• Task objective: Reproduce, word for word, the text read from each of the records below, leaving the pictures out of your answer.
::::::::::
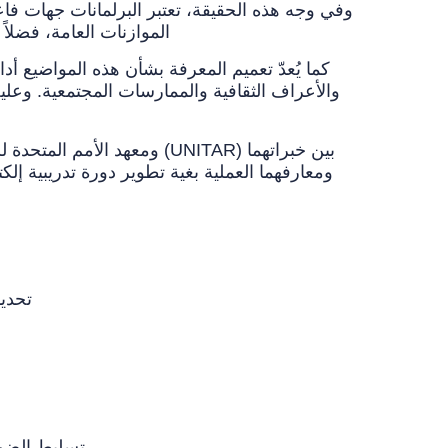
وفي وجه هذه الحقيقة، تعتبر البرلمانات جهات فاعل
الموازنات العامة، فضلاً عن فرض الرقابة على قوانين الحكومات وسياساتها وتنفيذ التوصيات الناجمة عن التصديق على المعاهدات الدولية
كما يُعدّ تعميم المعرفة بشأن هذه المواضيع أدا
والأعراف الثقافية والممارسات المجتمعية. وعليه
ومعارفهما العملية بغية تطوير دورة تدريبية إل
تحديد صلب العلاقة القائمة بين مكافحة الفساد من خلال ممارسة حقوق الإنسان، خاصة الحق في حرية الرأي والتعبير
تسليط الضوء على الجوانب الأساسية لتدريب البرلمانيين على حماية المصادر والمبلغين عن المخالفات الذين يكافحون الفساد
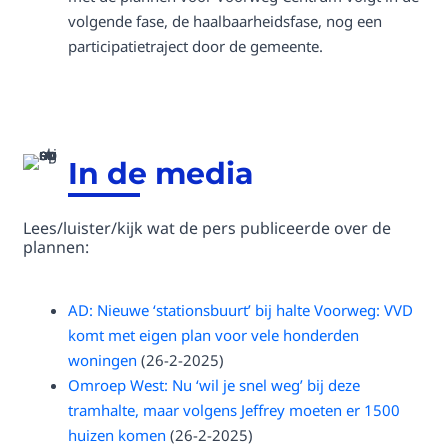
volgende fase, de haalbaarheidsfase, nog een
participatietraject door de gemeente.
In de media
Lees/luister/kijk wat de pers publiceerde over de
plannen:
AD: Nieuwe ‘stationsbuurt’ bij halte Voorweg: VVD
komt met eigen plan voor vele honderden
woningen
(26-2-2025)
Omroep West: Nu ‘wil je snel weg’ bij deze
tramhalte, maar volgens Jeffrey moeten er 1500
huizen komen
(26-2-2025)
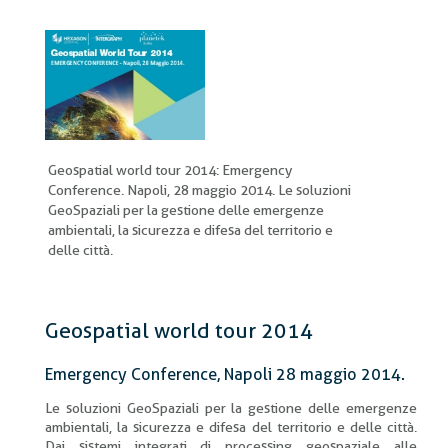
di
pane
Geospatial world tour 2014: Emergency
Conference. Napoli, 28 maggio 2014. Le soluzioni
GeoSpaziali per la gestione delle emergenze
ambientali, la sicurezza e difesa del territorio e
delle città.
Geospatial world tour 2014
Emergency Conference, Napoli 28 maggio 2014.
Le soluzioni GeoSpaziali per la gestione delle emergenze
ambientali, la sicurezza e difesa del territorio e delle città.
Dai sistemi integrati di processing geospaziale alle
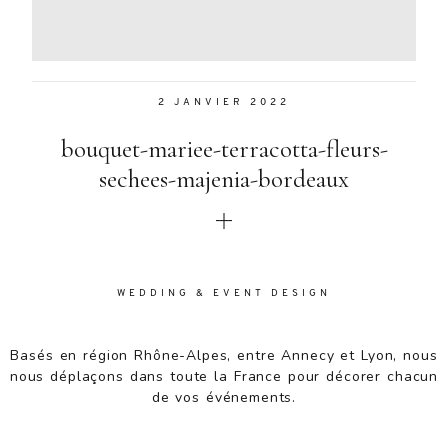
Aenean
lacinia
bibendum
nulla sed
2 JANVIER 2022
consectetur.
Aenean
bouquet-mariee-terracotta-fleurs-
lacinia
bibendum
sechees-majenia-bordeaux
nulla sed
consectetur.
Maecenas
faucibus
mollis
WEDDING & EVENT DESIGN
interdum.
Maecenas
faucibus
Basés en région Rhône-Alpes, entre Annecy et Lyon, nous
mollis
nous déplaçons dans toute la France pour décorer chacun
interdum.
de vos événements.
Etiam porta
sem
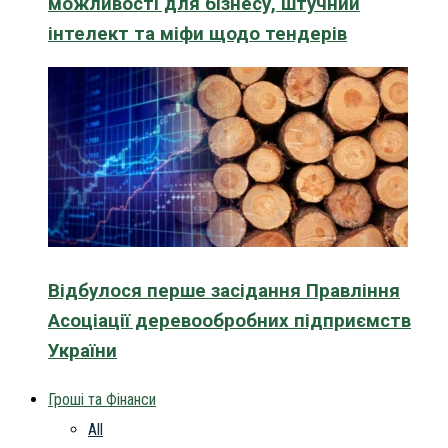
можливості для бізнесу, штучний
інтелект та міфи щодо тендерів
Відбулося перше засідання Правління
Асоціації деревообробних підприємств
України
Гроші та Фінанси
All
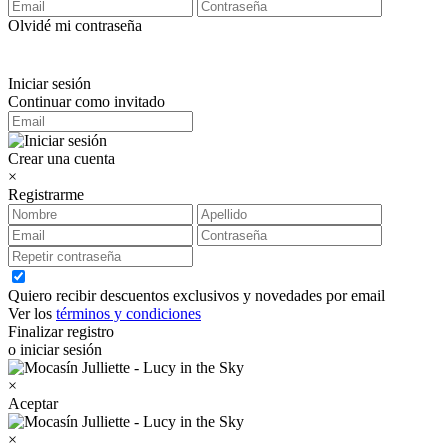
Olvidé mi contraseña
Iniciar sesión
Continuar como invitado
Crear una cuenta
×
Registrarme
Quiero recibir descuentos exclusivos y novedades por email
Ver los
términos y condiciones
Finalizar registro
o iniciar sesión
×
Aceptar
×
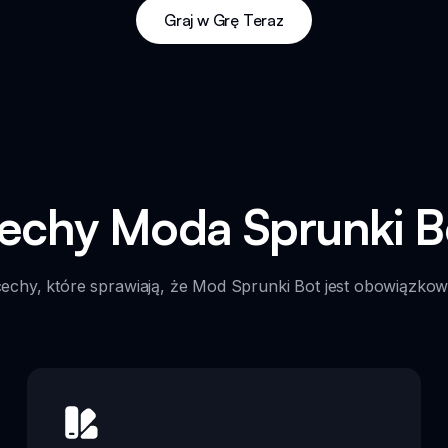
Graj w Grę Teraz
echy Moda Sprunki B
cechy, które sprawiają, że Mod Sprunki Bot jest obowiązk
::::::::::
• Written answer:
وفي وجه هذه الحقيقة، تعتبر البرلمانات جهات فاعل
الموازنات العامة، فضلاً عن فرض الرقابة على قوانين الحكومات وسياساتها وتنفيذ التوصيات الناجمة عن التصديق على المعاهدات الدولية
كما يُعدّ تعميم المعرفة بشأن هذه المواضيع أدا
والأعراف الثقافية والممارسات المجتمعية. وعليه
ومعارفهما العملية بغية تطوير دورة تدريبية إل
تحديد صلب العلاقة القائمة بين مكافحة الفساد من خلال ممارسة حقوق الإنسان، خاصة الحق في حرية الرأي والتعبير
تسليط الضوء على الجوانب الأساسية لتدريب البرلمانيين على حماية المصادر والمبلغين عن المخالفات الذين يكافحون الفساد
volgende fase, de haalbaarheidsfase, nog een
participatietraject door de gemeente.
In de media
Lees/luister/kijk wat de pers publiceerde over de
plannen:
AD: Nieuwe ‘stationsbuurt’ bij halte Voorweg: VVD
komt met eigen plan voor vele honderden
woningen
(26-2-2025)
Omroep West: Nu ‘wil je snel weg’ bij deze
tramhalte, maar volgens Jeffrey moeten er 1500
huizen komen
(26-2-2025)
di
pane
Geospatial world tour 2014: Emergency
Conference. Napoli, 28 maggio 2014. Le soluzioni
GeoSpaziali per la gestione delle emergenze
ambientali, la sicurezza e difesa del territorio e
delle città.
Geospatial world tour 2014
Emergency Conference, Napoli 28 maggio 2014.
Le soluzioni GeoSpaziali per la gestione delle emergenze
ambientali, la sicurezza e difesa del territorio e delle città.
Dai sistemi integrati di processing geospaziale alle
Aenean
lacinia
bibendum
nulla sed
2 JANVIER 2022
consectetur.
Aenean
bouquet-mariee-terracotta-fleurs-
lacinia
bibendum
sechees-majenia-bordeaux
nulla sed
consectetur.
Maecenas
faucibus
mollis
WEDDING & EVENT DESIGN
interdum.
Maecenas
faucibus
Basés en région Rhône-Alpes, entre Annecy et Lyon, nous
mollis
nous déplaçons dans toute la France pour décorer chacun
interdum.
de vos événements.
Etiam porta
sem
можливості для бізнесу, штучний
інтелект та міфи щодо тендерів
Відбулося перше засідання Правління
Асоціації деревообробних підприємств
України
Гроші та Фінанси
All
Olvidé mi contraseña
Iniciar sesión
Continuar como invitado
Crear una cuenta
×
Registrarme
Quiero recibir descuentos exclusivos y novedades por email
Ver los
términos y condiciones
Finalizar registro
o iniciar sesión
×
Aceptar
×
Graj w Grę Teraz
echy Moda Sprunki B
cechy, które sprawiają, że Mod Sprunki Bot jest obowiązk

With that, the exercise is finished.